Tal modalidade de partilha pode ser concretizada no desenvolver no próprio procedimento de inventário, “por escritura pública, termo nos autos do inventário, ou escrito particular, homologado pelo juiz” art. 2.015, CC/02). Para tanto, os herdeiros devem ser capazes (art. 2.016). Neste caso, conforme o art. 1.031 do Código de Processo Civil, a partilha será homologada de plano pelo juiz mediante a prova da quitação dos tributos relativos aos bens do espólio e às suas rendas. Entretanto, há entendimento doutrinário do qual Euclides Oliveira se insere de que sendo caso de partilha amigável feita por escritura pública, não há necessidade de homologação judicial.
Já a partilha judicial é obrigatória sempre que haja divergência entre os herdeiros ou se for constatado que algum dele é menor ou incapaz, ou ainda no caso do de cujus que deixa testamento. Assim dispõe o Código Civil:
“Art. 2.016. Será sempre judicial a partilha, se os herdeiros divergirem, assim como se algum deles for incapaz.”
De tal modo, devem os herdeiros elaborar pedido de quinhão, a ser apreciado pelo juiz, em sede de despacho de deliberação (irrecorrível para a jurisprudência, mas recorrível por meio de agravo de instrumento para parte da doutrina). O esboço de partilha será norteado por tal despacho, tendo as partes 5 dias para impugná-lo.
Decididas as reclamações dos herdeiros, a partilha será lançada nos autos, conforme art. 1.024.
Neste ponto, deverão os autos de partilhar assim constarem:
“Art. 1.025- A partilha constará:
I- de um auto de orçamento, que mencionará:
a)os nomes do autor da herança, do inventariante, do cônjuge supérstite, dos
herdeiros, dos legatários e dos credores admitidos;
b)o ativo, o passivo e o líquido partível, com as necessárias especificações;
c)o valor de cada quinhão;
II- de uma folha de pagamento para cada parte, declarando a quota a pagar-lhe, a razão do pagamento, a relação dos bens que lhe compõem o quinhão, as características que os individualizam e os ônus que os gravam.
Parágrafo único. O auto e cada uma das folhas serão assinados pelo juiz e pelo escrivão.”
Também dispõe o CPC acerca da sentença:
Art. 1.026- Pago o imposto de transmissão a título de morte, e junta aos autos certidão ou informação negativa de dívida para com a Fazenda Pública, o juiz julgará por sentença a partilha.
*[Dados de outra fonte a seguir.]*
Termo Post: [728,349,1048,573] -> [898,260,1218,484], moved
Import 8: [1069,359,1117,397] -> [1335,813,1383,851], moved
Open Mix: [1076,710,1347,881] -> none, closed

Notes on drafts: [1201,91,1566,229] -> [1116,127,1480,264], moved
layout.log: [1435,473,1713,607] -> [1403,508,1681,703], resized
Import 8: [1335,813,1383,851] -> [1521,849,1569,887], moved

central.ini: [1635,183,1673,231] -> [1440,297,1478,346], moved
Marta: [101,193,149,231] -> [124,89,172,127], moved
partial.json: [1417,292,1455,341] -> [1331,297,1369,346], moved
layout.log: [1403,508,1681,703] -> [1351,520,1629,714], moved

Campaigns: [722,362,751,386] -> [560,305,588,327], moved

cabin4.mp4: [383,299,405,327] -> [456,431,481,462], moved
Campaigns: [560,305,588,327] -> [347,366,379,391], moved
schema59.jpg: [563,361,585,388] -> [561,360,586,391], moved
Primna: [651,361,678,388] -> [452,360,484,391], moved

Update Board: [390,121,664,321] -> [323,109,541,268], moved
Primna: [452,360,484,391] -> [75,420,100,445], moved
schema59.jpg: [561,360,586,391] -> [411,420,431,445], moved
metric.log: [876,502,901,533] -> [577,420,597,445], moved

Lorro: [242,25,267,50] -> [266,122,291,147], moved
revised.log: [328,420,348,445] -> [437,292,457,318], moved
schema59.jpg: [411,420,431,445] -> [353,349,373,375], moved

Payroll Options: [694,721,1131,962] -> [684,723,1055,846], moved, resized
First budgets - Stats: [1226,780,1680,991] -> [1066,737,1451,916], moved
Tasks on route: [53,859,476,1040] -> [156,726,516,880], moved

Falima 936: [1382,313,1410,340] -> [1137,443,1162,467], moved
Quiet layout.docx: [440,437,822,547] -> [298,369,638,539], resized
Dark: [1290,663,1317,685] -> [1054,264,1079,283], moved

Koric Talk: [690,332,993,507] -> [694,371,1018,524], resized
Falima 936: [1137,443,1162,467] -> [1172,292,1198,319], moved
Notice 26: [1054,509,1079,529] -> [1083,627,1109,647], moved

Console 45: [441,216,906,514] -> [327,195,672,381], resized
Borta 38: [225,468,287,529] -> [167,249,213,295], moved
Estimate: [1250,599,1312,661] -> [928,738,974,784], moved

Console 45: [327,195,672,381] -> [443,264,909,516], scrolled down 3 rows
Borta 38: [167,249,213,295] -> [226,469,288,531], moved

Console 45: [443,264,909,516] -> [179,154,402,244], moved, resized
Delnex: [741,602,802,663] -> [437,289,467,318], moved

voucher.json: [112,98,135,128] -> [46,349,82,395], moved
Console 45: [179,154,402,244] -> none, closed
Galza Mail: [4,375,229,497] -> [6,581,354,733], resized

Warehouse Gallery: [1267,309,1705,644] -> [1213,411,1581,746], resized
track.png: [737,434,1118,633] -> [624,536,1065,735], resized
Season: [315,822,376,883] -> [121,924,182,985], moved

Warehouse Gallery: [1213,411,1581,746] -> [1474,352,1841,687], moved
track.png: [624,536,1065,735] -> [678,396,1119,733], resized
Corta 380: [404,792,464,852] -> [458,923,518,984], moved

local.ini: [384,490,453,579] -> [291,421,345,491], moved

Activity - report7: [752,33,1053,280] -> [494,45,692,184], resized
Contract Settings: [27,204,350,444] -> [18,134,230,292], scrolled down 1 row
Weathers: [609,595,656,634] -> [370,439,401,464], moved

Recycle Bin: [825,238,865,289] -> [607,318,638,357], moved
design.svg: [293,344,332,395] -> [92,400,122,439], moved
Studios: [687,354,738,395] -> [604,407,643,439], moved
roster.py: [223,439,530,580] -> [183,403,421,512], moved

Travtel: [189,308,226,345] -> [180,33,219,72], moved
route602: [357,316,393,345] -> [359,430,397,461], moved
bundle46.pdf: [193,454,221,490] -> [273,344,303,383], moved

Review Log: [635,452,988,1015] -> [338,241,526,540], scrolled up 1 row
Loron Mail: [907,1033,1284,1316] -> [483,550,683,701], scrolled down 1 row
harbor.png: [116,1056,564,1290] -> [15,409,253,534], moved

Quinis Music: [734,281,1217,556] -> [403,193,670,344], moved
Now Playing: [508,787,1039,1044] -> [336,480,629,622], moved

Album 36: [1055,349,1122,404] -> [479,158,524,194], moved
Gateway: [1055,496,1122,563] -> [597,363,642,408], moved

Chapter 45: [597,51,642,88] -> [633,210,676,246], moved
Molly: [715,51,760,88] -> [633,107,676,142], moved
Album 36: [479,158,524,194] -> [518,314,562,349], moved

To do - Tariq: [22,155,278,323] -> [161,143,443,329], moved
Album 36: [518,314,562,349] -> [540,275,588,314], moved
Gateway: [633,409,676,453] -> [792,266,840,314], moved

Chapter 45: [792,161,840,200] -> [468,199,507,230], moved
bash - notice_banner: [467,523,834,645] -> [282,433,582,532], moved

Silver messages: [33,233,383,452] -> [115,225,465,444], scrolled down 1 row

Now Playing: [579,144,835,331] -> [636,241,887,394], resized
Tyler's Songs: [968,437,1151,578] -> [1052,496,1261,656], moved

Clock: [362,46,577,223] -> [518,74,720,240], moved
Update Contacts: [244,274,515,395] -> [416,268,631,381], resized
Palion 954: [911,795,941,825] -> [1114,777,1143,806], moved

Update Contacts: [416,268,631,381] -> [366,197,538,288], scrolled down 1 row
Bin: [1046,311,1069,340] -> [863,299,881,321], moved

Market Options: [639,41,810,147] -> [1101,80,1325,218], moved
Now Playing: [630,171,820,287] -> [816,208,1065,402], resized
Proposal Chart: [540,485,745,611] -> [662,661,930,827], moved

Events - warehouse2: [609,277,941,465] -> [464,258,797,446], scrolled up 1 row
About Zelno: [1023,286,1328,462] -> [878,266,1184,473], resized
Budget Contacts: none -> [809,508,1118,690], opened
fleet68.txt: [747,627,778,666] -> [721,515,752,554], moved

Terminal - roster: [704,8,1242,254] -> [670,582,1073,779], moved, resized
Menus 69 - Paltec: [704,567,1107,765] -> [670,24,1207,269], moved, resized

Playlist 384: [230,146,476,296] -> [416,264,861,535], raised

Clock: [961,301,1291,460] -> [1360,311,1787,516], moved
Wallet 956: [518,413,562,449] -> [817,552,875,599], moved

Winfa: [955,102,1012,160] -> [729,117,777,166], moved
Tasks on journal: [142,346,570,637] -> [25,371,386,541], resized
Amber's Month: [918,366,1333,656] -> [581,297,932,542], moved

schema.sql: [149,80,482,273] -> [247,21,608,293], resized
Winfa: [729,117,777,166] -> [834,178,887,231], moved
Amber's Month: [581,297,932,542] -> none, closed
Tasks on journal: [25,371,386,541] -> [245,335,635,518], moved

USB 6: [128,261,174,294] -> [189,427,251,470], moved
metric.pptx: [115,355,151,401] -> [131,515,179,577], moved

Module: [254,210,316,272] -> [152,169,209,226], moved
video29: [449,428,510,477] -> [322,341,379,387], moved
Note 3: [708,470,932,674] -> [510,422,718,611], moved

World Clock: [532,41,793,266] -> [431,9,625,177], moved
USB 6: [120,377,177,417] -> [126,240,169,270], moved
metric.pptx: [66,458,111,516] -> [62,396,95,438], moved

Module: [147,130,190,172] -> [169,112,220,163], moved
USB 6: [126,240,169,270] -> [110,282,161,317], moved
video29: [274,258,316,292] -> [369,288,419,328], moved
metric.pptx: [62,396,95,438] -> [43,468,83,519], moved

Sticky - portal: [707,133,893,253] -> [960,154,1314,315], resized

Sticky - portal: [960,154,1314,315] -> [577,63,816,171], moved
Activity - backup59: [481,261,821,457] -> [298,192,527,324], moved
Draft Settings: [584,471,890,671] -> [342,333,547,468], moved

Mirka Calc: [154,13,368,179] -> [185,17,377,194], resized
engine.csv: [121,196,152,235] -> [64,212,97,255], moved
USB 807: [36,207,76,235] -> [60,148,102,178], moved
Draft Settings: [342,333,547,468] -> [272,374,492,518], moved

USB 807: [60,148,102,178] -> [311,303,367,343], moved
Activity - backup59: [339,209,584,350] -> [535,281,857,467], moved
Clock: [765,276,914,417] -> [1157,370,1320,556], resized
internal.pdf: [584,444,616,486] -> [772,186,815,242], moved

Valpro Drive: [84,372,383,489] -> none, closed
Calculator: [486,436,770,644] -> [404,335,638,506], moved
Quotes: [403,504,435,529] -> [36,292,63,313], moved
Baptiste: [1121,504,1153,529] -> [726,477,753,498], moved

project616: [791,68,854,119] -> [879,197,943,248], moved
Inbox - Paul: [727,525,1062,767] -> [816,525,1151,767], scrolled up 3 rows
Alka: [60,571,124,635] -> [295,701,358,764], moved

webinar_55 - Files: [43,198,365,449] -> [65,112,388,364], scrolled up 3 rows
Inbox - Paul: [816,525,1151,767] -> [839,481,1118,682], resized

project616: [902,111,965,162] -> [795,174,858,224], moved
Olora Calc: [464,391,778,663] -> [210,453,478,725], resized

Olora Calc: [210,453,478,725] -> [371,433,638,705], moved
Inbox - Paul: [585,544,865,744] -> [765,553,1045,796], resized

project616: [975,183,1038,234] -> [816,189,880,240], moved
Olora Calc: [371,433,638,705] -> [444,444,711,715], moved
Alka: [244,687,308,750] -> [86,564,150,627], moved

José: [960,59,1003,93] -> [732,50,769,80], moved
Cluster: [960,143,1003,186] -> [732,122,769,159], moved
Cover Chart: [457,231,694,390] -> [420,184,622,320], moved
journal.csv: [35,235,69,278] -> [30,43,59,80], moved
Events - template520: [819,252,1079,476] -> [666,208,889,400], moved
Art. 1.027- Passada em julgado a sentença mencionada no artigo antecedente, receberá o herdeiro os bens que lhe tocarem e um formal de partilha, do qual constarão as seguintes peças:
I- termo de inventariante e título de herdeiros;
II- avaliação dos bens que constituíram o quinhão do herdeiro;
III- pagamento do quinhão hereditário;
IV- quitação dos impostos;
V- sentença.
Parágrafo único. O formal de partilha poderá ser substituído por certidão do pagamento do quinhão hereditário, quando este não exceder 5 (cinco) vezes o salário mínimo vigente na sede do juízo; caso em que se transcreverá nela a sentença de partilha transitada em julgado.
Art. 1.028. A partilha, ainda depois de passar em julgado a sentença (art. 1.026), pode ser emendada nos mesmos autos do inventário, convindo todas as partes, quando tenha havido erro de fato na descrição dos bens; o juiz, de ofício ou a requerimento da parte, poderá, a qualquer tempo, corrigir-lhe as inexatidões materiais.
A doutrina civilista, conforme já exposto, é pacífica no entendimento de que a sentença em comento é declaratória e seus efeitos retroagem ao tempo da abertura da sucessão, e em nenhum momento tem natureza constitutiva.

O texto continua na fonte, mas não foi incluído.